**Study text:**
========

  6. Molly,
    Please don’t take what I wrote about WINS as a criticism — the opposite should be clear. I have the greatest respect for the project and am delighted to be working with WINS. I hope that the launch of Radio LabourStart and the accompanying publicity will attract new listeners to WINS, a perhaps, even financial support. I have no idea what the history of WINS is, nor what was attempted in the past. All I was reporting on was the situation as it stands right now.
    Eric

  7. Molly McGrath | 10/03/2004 at 18:02 |

    Eric-
    Likewise, please don’t take my defensive response as hostile. If you’re working with WINS at the moment, you know more the situation than me.
    Working for WINS was such a frustrating experience – trying to secure support for this non-profit endeavor among unions was almost impossible.
    Jeff Ballinger sent us an article about the future being “web feeds”. Perhaps putting such a service on WINS website, even for free, just to promote it, would be a good idea.
    Thanks for your response!
    Molly

  8. Eric, glad to find your piece, I’ve been
    advocating internet media since the late 80s
    and in the more modern form wrote The Revolution
    Will Be Webcast in 2000.
    Picking up on similar ideas as in your piece,
    the EconomicDemocracy.org website (a “radical
    think tank”) in the Webcast article also surveys
    why a qualitative advance is coming forward
    through wireless, on top of the quantitative small
    steps forward due to the ever expanding pool of
    people who have internet (respectively, broadband)
    access.
    The piece is overviewed here:
    http://economicdemocracy.org/intro.webcast.html
    or jump directly to it at
    http://economicdemocracy.org/webcast.html
    The piece also points out to the old
    adage, “be careful of what you wish for; you
    might get it” and the list of things-to-do
    that will remain on our plate when the
    techno-internet part is completely “done”
    (figuratively; it is obviously never fully done,
    and keeps changing).
    Among the issues surveyed as “the next obstacles”
    after internet radio are how to gain audience,
    how to keep audience, and financial stability.
    On this last item, there is a separate
    strategic vision (or in less lofty terms,
    “activist strategy”) piece, here:
    http://economicdemocracy.org/funding.html
    The projects are overviewed here (warning:
    this is a lot at once so perhaps best
    to first digest the above pieces;
    and each of them is already a 7 course
    meal…)
    http://economicdemocracy.org/projs-overview.html
    To avoid spam we do not write our full
    email but use m-a-i-l-m-a-i-l@economicdemocracy.org
    WITHOUT any of the dashes, to reach us. Harel
    for EconomicDemocracy.org

  9. Charly Wolfe II | 24/07/2004 at 17:14 |

    I have not had the chance to listen, but the idea is exelent. Should do rather well in making a difference in the way things are going for us now.
    If Mr. Eric Lee has a little time, I would like to contact him somehow. I think he and I would get a few things accomplished together. And really make a difference in todays progress, and regeresses.
========
**Data shown:**

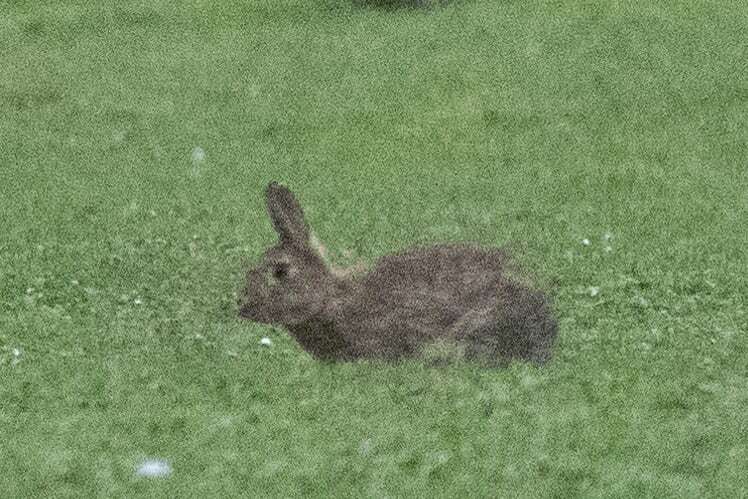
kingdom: Animalia
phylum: Chordata
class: Mammalia
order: Lagomorpha
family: Leporidae
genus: Oryctolagus
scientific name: Oryctolagus cuniculus
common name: European rabbit
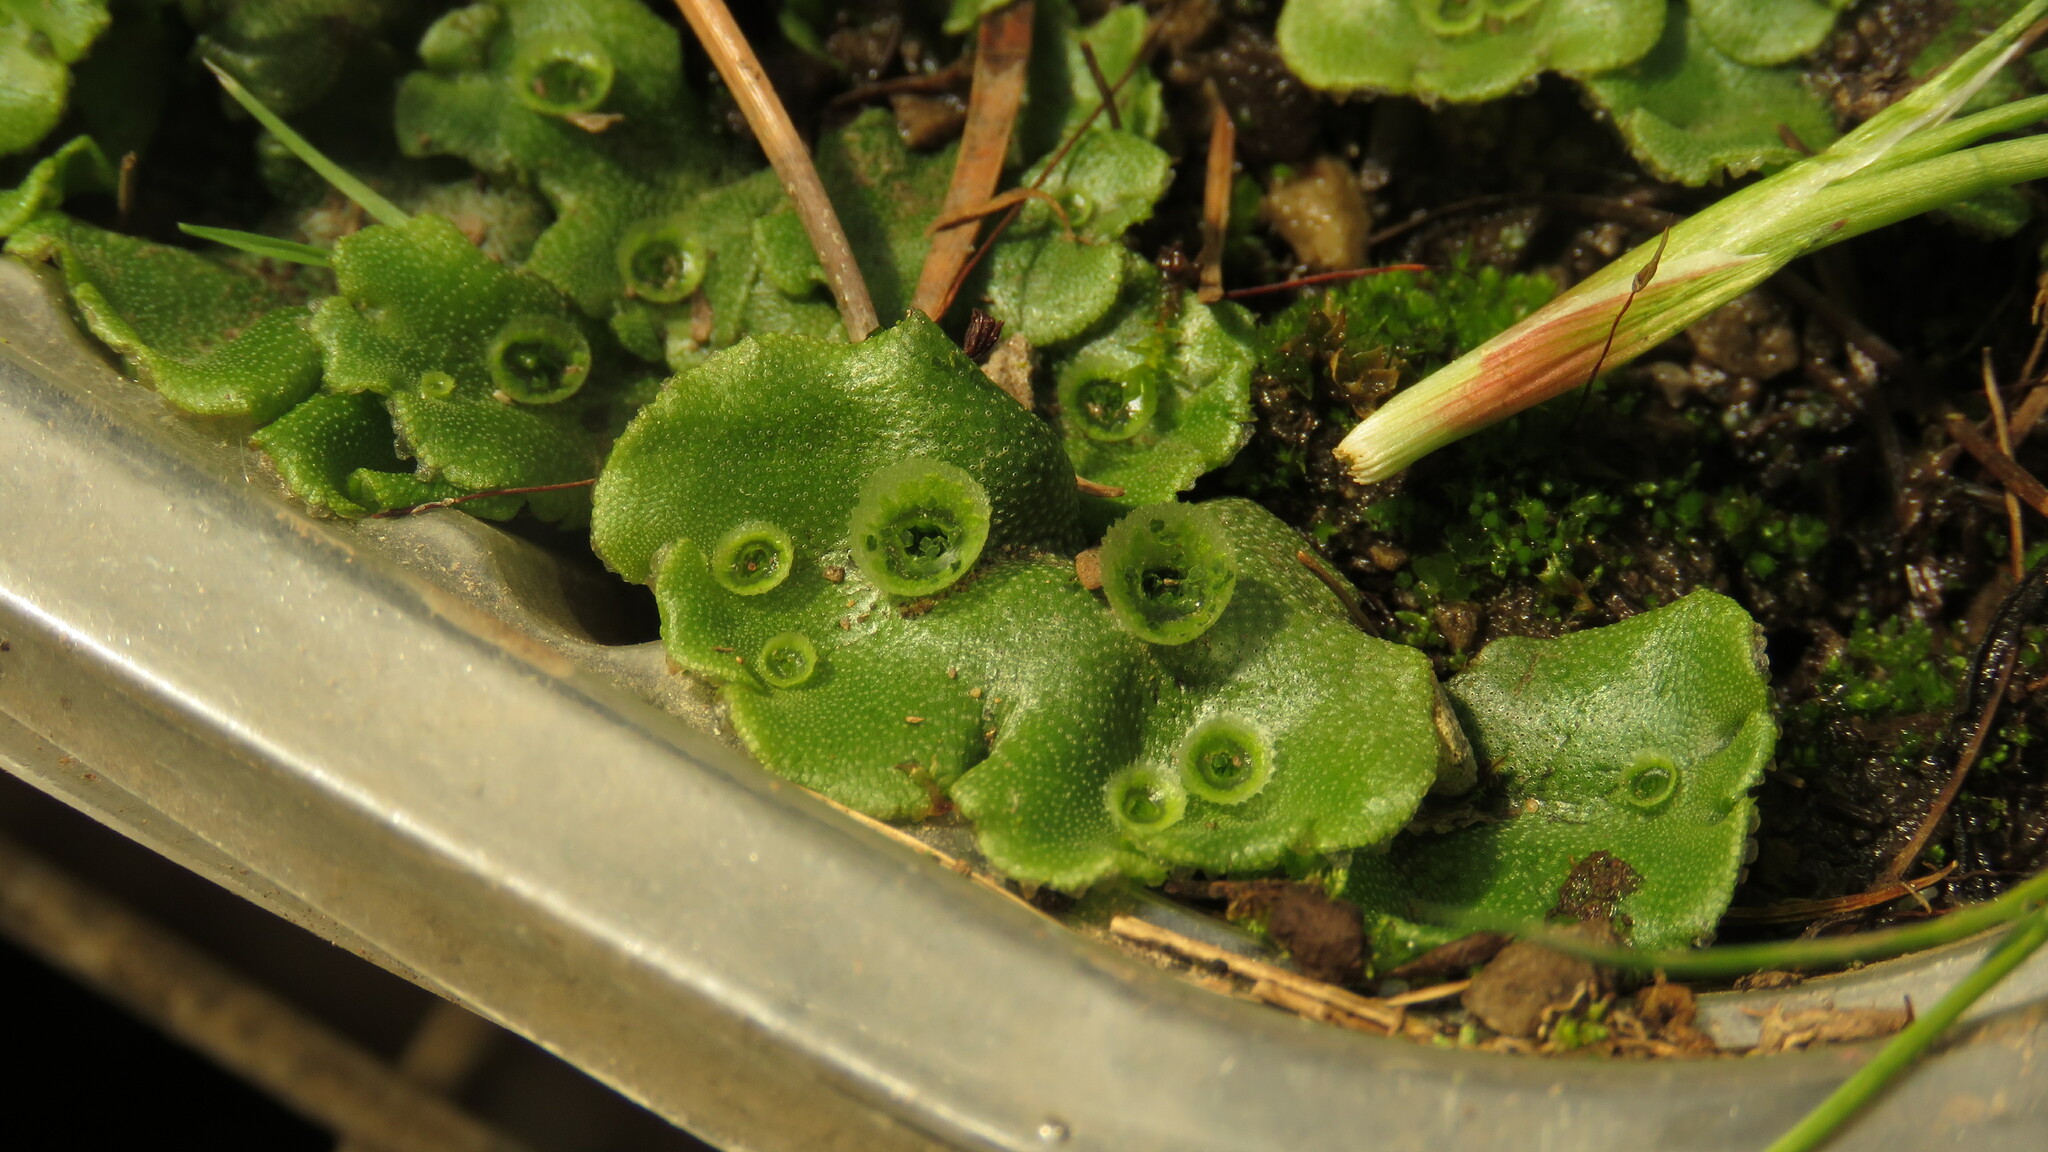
========
**Exercise brief:**
Could you repeat, word for word, the part of the comment thread about WINS that begins at "Jeff Ballinger sent" and stops after "a good idea."?

**Answer below:**
Jeff Ballinger sent us an article about the future being “web feeds”. Perhaps putting such a service on WINS website, even for free, just to promote it, would be a good idea.